EXERCISE » Further down are entries; set down exactly and only the lines from the one with "Verfasst von" up to and including the one with "Copyright © 2026", dropping each picture.

LISTED ENTRIES »
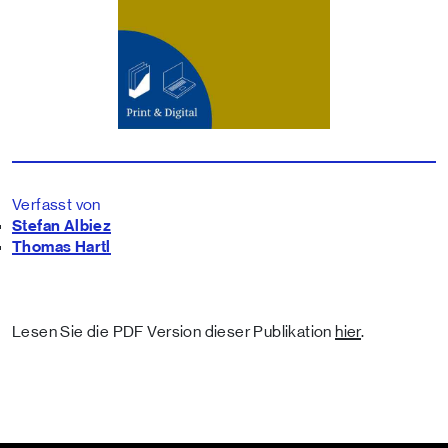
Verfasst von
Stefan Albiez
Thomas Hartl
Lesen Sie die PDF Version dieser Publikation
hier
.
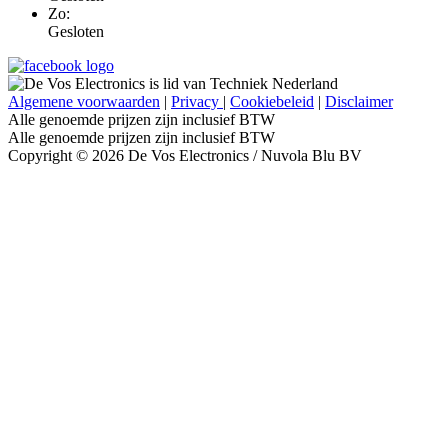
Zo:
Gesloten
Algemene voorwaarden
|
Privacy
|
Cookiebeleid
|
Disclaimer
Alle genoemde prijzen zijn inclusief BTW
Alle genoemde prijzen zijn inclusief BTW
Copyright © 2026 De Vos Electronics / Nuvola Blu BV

...

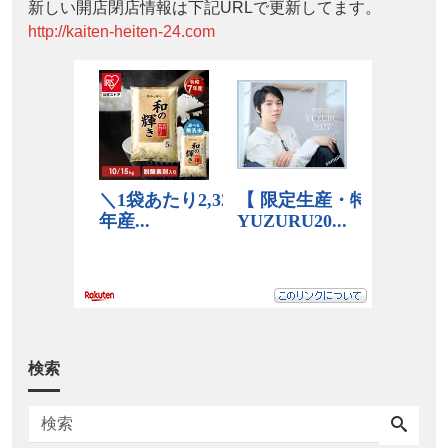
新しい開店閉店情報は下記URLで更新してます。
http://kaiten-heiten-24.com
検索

---

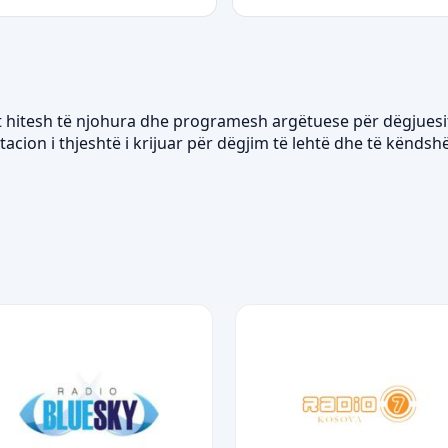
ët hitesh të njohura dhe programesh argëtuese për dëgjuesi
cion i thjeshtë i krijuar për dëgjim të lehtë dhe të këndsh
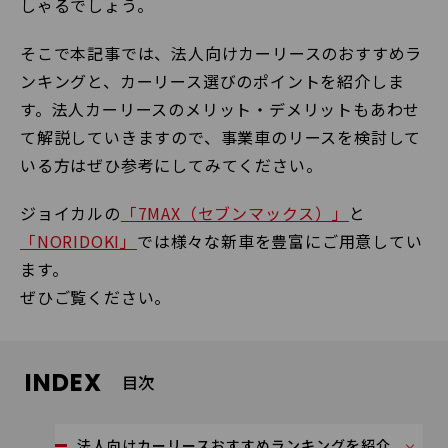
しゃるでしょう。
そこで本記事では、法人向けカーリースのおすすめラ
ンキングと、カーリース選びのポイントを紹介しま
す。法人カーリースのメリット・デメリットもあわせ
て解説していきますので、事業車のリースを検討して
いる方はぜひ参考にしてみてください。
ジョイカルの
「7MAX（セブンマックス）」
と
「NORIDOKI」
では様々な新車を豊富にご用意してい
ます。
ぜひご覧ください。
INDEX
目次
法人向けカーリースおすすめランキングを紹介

RESPONSE TO THE EXERCISE »
Verfasst von
Stefan Albiez
Thomas Hartl
Lesen Sie die PDF Version dieser Publikation
hier
.
Zo:
Gesloten
Algemene voorwaarden
|
Privacy
|
Cookiebeleid
|
Disclaimer
Alle genoemde prijzen zijn inclusief BTW
Alle genoemde prijzen zijn inclusief BTW
Copyright © 2026 De Vos Electronics / Nuvola Blu BV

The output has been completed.